** Passage **
## start

Section 2. Election of Officers. The election of officers shall take place at the first meeting of the Board of Directors following each annual meeting of the Members.
Section 3. Term. The officers of the Association shall be elected annually by the Board of Directors and each shall hold office for one (1) year, or until a successor is elected, or the officer shall sooner resign, or shall be removed, or otherwise be disqualified to serve.
Section 4. Special Appointments. The Board of Directors may elect such other officers as the affairs of the Association may require, each of whom shall hold office for such period, have such authority, and perform such duties as the Board of Directors may, from time to time, determine.
Section 5. Resignation and Removal. Any officer maybe removed from office with or without cause by the Board of Directors. Any officer may resign at any time by giving written notice to the Board of Directors, the President or the Secretary. Such resignation shall take effect on the date of receipt of such notice or at any later time specified therein, and unless otherwise specified therein, the acceptance of such resignation shall not be necessary to make it effective.
Section 6. Vacancies. A vacancy in any office may be filled by appointment by the Board. The officer appointed to such vacancy shall serve for the remainder of the term of the officer replaced.
Section 7. Multiple Offices. The offices of Secretary and Treasurer may be held by the same person. No person shall simultaneously hold more than one of any of the other offices, except in the case of special offices created pursuant to Section 4 of this Article.
Section 8. Duties. The duties of the officers are as follows:
President
(a) The president shall preside at all meetings of the Board of Directors; shall see that orders and resolutions of the Board of Directors are carried out; shall sign all contracts, leases, mortgages, deeds and other written instruments and shall co-sign all checks and promissory notes of the Association.
Vice President
(b) The Vice-President shall act in the place and stead of the President in the event of the President’s absence, or inability or refusal to act, and shall exercise and discharge such other duties as•may be required by the Board of Directors.

## end

** Instruction 1 **
List the title of every numbered section in the passage on the Association's officers.
** Instruction 2 **
Print the part of the passage on the Association's officers starting at "Section 2. Election" and ending at "to time, determine.".

** Listing **
## start

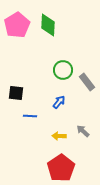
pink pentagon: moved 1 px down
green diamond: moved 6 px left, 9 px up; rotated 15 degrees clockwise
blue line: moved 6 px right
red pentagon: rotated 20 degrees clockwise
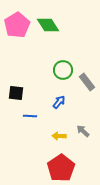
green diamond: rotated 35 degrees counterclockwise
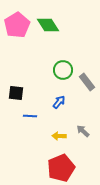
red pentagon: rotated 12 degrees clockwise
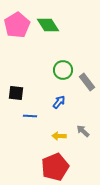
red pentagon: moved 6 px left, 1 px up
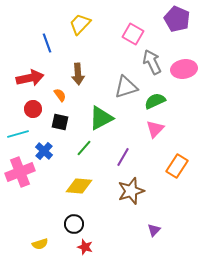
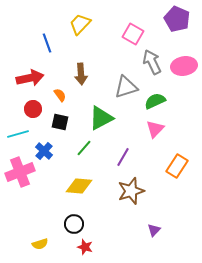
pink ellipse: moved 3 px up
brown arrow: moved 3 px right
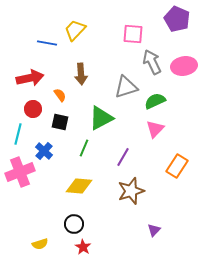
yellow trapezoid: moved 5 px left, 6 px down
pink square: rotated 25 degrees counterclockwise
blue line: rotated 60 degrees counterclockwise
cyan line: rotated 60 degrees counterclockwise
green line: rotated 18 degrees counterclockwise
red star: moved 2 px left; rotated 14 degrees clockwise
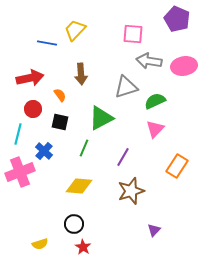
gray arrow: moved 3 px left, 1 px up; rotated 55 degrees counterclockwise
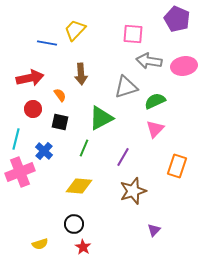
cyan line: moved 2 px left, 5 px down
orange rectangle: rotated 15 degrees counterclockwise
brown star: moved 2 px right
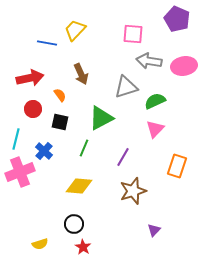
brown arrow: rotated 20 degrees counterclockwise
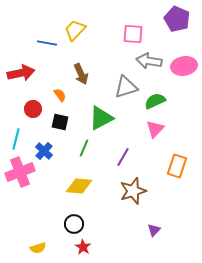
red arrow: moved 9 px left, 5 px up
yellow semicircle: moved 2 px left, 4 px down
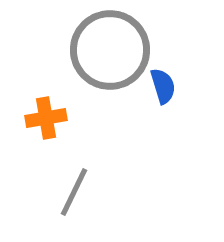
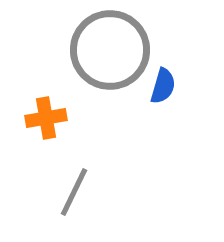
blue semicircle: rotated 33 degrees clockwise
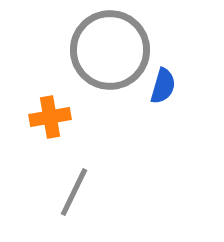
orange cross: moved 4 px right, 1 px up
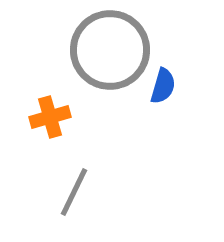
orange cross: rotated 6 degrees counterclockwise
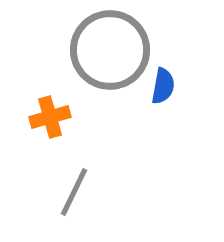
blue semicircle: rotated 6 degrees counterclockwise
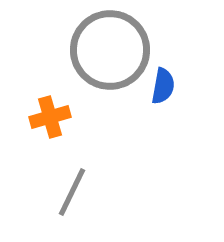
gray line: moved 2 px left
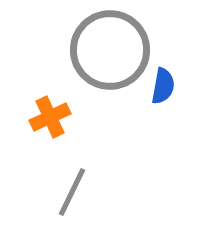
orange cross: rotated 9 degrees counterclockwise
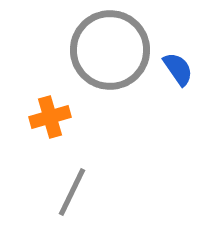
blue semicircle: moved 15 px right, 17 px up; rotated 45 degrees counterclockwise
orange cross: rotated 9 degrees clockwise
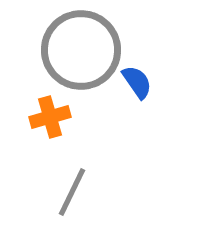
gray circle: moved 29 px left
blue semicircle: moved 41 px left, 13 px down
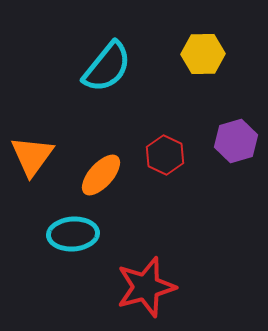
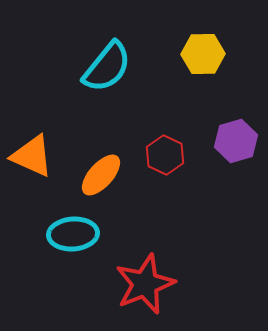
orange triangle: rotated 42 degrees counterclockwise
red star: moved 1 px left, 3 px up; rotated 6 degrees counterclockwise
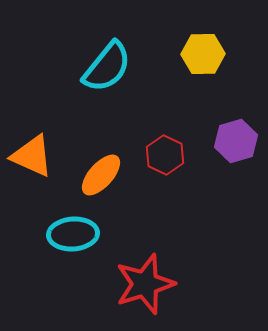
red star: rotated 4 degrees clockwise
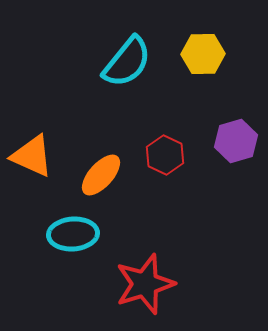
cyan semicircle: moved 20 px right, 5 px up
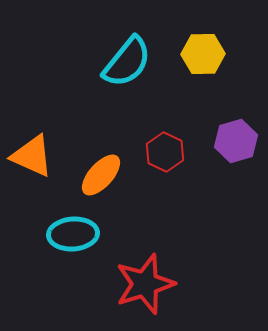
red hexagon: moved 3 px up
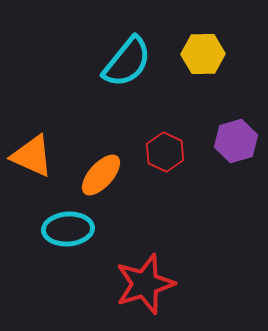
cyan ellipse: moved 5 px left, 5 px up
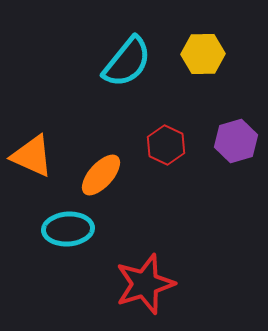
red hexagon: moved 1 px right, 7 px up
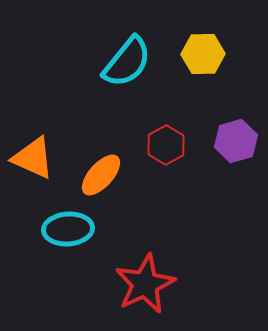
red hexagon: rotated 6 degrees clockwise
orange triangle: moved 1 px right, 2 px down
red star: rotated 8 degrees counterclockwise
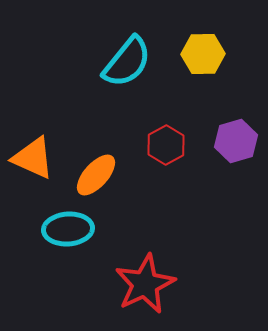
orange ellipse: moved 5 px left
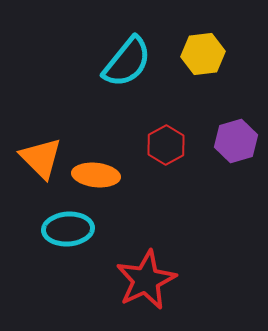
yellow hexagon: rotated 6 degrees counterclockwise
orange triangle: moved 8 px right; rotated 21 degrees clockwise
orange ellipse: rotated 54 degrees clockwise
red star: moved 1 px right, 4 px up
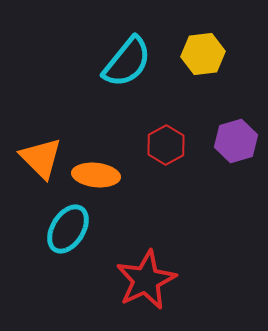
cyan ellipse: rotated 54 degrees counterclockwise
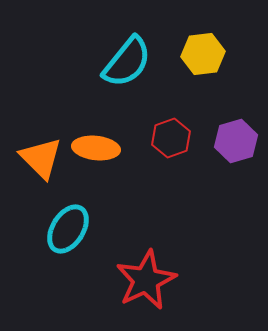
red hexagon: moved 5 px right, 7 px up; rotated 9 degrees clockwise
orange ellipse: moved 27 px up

## end
## start

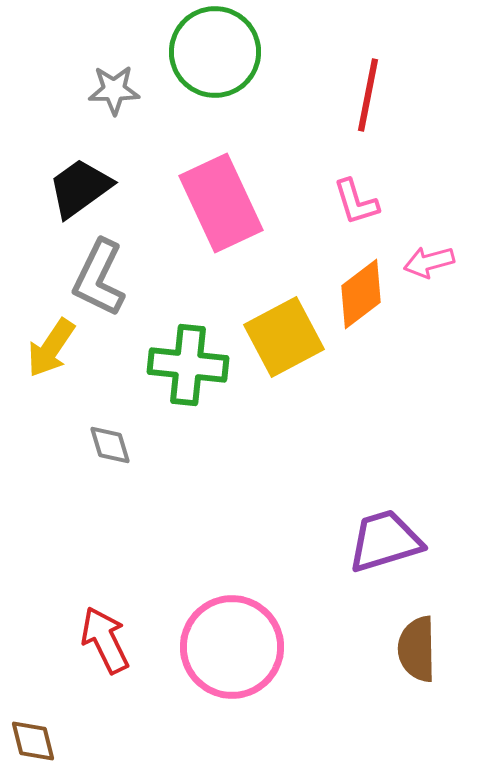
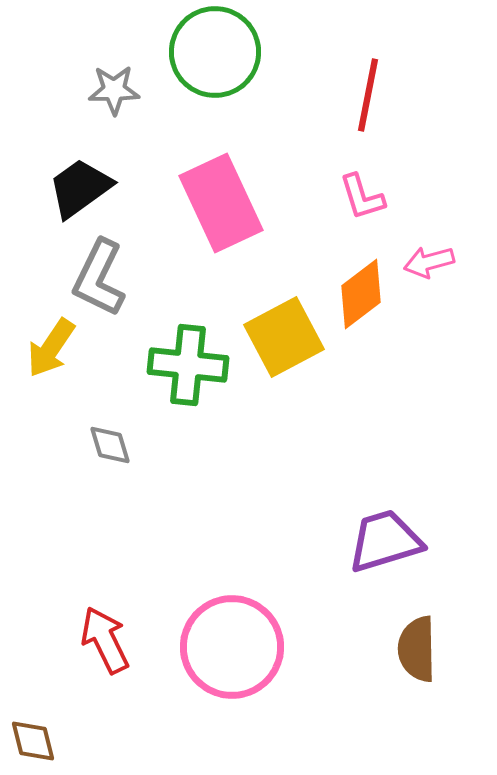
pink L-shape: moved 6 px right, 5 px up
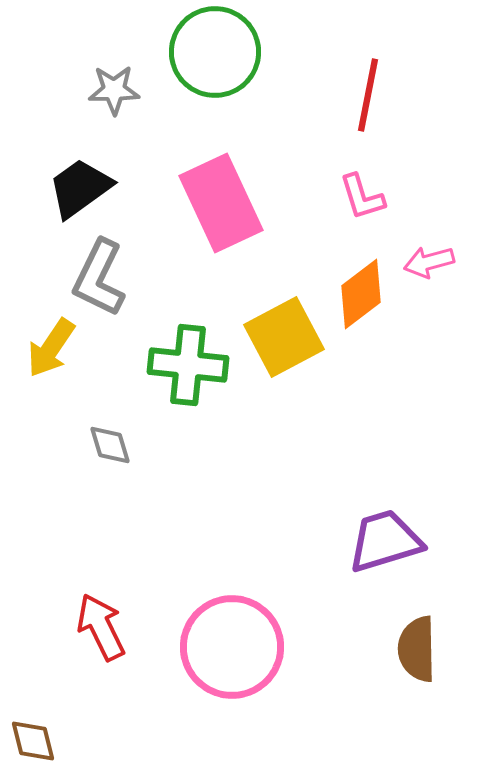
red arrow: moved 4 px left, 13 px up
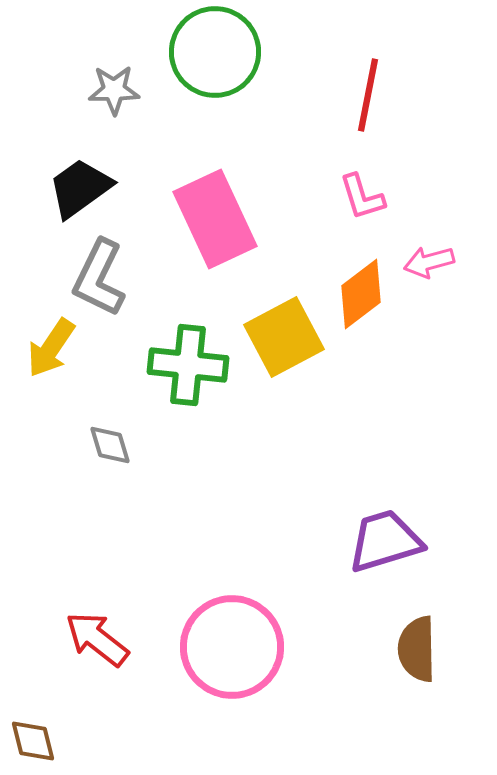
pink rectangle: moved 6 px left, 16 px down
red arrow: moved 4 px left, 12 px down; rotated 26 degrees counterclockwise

## end

** Full output 1 **
Election of Officers
Term
Special Appointments
Resignation and Removal
Vacancies
Multiple Offices
Duties

** Full output 2 **
Section 2. Election of Officers. The election of officers shall take place at the first meeting of the Board of Directors following each annual meeting of the Members.
Section 3. Term. The officers of the Association shall be elected annually by the Board of Directors and each shall hold office for one (1) year, or until a successor is elected, or the officer shall sooner resign, or shall be removed, or otherwise be disqualified to serve.
Section 4. Special Appointments. The Board of Directors may elect such other officers as the affairs of the Association may require, each of whom shall hold office for such period, have such authority, and perform such duties as the Board of Directors may, from time to time, determine.